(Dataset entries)
----

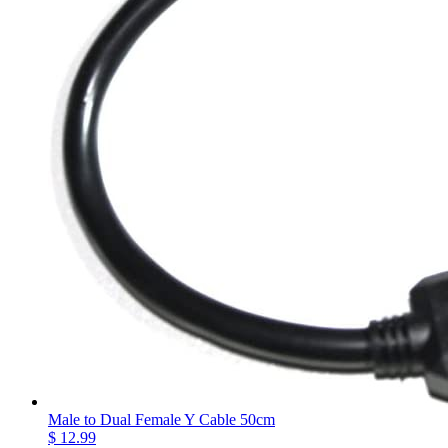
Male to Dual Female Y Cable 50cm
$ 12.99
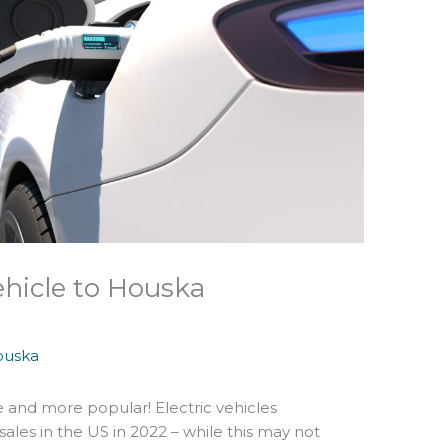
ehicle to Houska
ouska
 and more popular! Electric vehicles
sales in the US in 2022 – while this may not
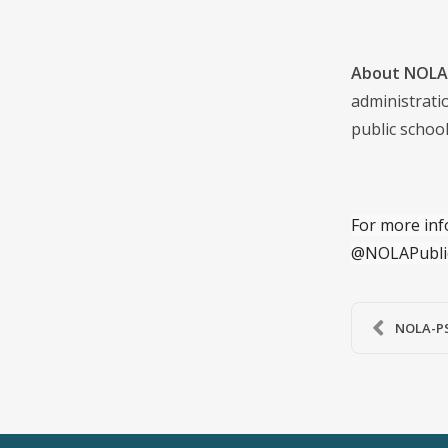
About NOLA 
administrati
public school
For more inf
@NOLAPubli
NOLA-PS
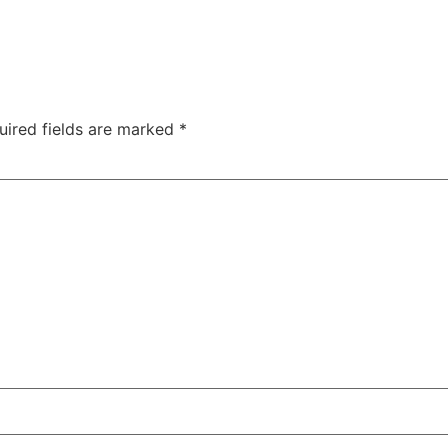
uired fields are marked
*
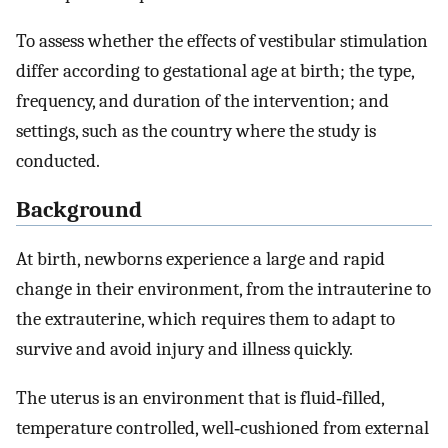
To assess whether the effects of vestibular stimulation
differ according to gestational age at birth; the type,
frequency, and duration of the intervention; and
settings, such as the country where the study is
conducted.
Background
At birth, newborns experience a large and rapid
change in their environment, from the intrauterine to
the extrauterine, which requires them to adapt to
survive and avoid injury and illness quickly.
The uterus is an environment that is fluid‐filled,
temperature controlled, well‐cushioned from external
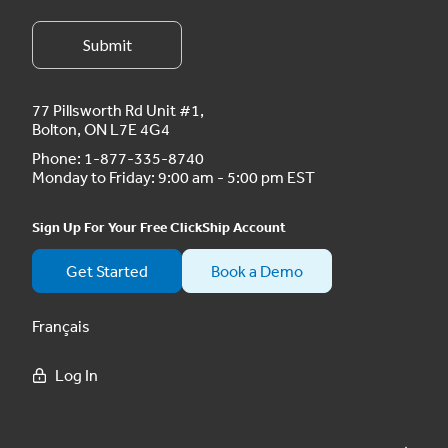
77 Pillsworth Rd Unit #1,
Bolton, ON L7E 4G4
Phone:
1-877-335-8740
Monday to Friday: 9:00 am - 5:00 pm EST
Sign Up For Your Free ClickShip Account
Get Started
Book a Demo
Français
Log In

----

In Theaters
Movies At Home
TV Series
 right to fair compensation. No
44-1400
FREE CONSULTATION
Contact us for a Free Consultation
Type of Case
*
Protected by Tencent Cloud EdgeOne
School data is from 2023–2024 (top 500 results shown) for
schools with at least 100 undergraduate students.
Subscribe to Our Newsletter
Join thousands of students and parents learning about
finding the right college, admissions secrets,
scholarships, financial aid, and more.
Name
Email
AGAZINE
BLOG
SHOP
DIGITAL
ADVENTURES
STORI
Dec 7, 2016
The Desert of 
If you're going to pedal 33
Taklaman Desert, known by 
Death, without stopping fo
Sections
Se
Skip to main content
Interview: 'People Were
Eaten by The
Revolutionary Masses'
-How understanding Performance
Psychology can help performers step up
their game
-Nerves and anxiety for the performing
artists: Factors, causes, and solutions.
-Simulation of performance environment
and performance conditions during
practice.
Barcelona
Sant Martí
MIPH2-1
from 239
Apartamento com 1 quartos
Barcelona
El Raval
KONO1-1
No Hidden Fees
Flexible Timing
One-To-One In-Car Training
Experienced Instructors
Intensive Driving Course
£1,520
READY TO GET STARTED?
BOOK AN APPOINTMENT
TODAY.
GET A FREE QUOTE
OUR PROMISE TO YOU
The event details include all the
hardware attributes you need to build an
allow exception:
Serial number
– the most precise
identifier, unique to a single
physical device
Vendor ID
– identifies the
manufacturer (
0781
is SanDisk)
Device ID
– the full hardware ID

----

DESCRIPTION OF THE TASK
If a line in the data contains the string "hardware", copy it.

FINISHED TASK
hardware attributes you need to build an
– the full hardware ID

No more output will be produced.